טכניון מכון טכנולוגי לישראל
הטכניון מכון טכנולוגי לישראל - בית הספר ללימודי מוסמכים  
M.Sc Thesis
M.Sc StudentDmitry Pavlov
SubjectA Graph-Based Approach to Utilizing Minimal Relevance
Feedback
DepartmentDepartment of Industrial Engineering and Management
Supervisor Full Professor Kurland Oren
Full Thesis textFull thesis text - English Version


Abstract

The ad hoc retrieval task is ranking documents in a corpus by their relevance to the information need expressed by a query. This challenging task can be alleviated if relevance feedback is available and utilized; specifically, examples of documents relevant to the information need.

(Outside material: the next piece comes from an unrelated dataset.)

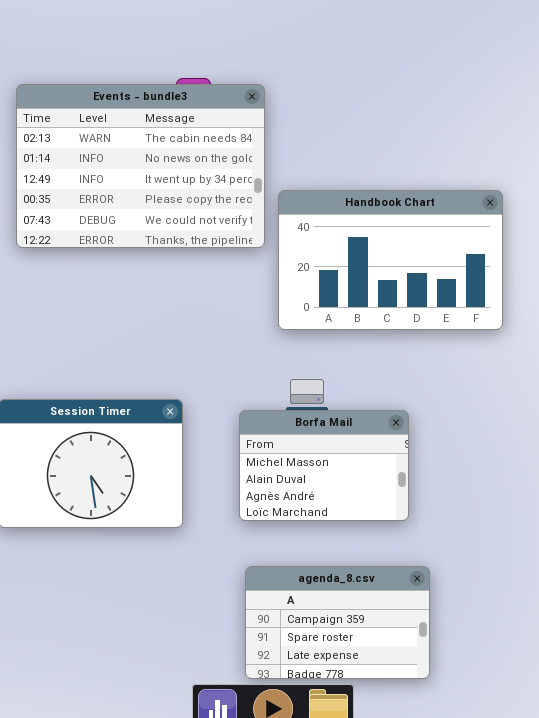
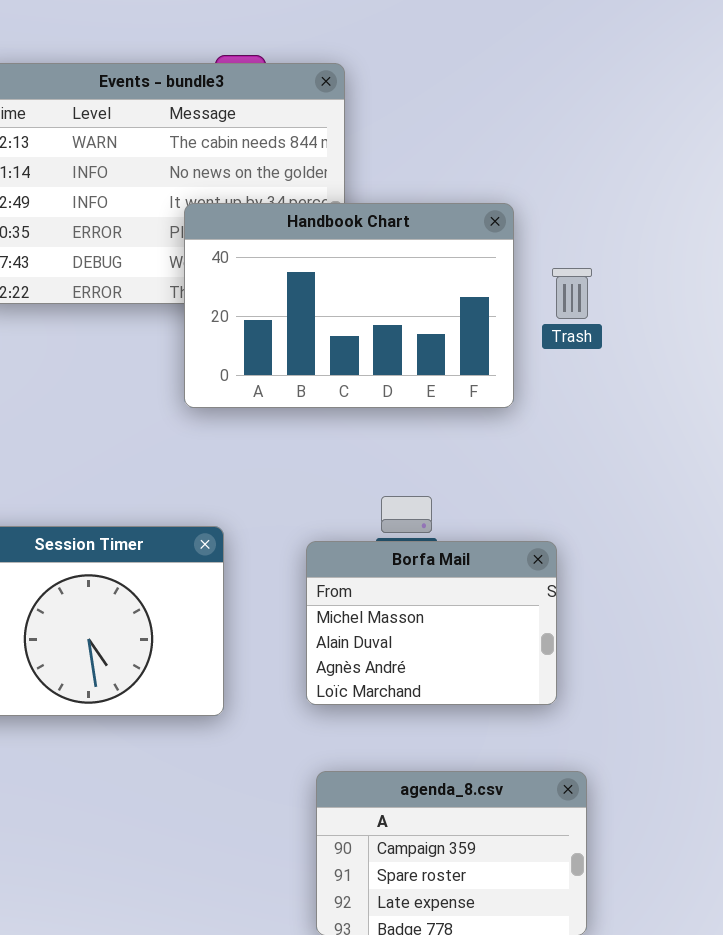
Handbook Chart: [278,190,503,330] -> [184,203,514,408], moved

The most common approach to utilizing (positive) relevance feedback is constructing an expanded query form based on the commonalities between the given relevant documents. However, relevance feedback, if available, is often scarce. Thus, it is a common case that only a single relevant document is available as feedback and commonalities between relevant documents cannot be exploited. This is the retrieval setting we address here: using the query and a single relevant document to construct an expanded query form to be used for (a second) retrieval.

We present a graph-based approach to selecting pseudo relevant documents from an initially retrieved list. These documents are used in addition to the given relevant document so as to construct an expanded query form. The motivation is to alleviate the potential query drift manifested in the expanded query form by using an enriched signal about the underlying information need. Our approach helps to leverage information about the similarities among pseudo relevant documents, between these documents and the given relevant document, along with query similarities of the pseudo relevant documents. Specifically, a pseudo relevant document is considered to be effective for query expansion if it is similar to the query, to the given relevant document, and to other effective pseudo relevant documents.

Empirical evaluation demonstrates the merits of our approach. Specifically, the resultant retrieval performance is better than that of using only the given relevant document for query expansion. The performance also transcends that of using for query expansion the given relevant document with pseudo relevant documents that are highly ranked in the initially retrieved list.